## YOUR OBJECTIVE
Omitting all images, transcribe the listing word for word.

## DATA IN THIS EXERCISE

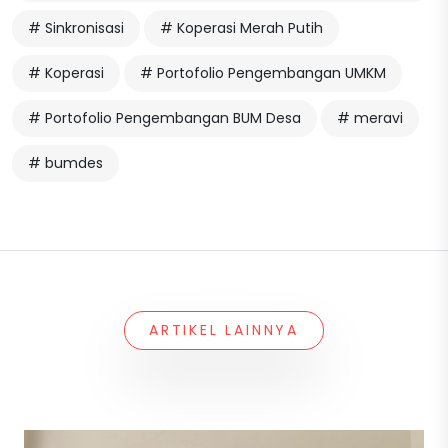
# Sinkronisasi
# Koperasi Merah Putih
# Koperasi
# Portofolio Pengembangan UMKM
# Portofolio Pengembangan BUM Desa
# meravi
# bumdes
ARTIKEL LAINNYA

## SOLUTION TO THIS EXERCISE
# Sinkronisasi
# Koperasi Merah Putih
# Koperasi
# Portofolio Pengembangan UMKM
# Portofolio Pengembangan BUM Desa
# meravi
# bumdes
ARTIKEL LAINNYA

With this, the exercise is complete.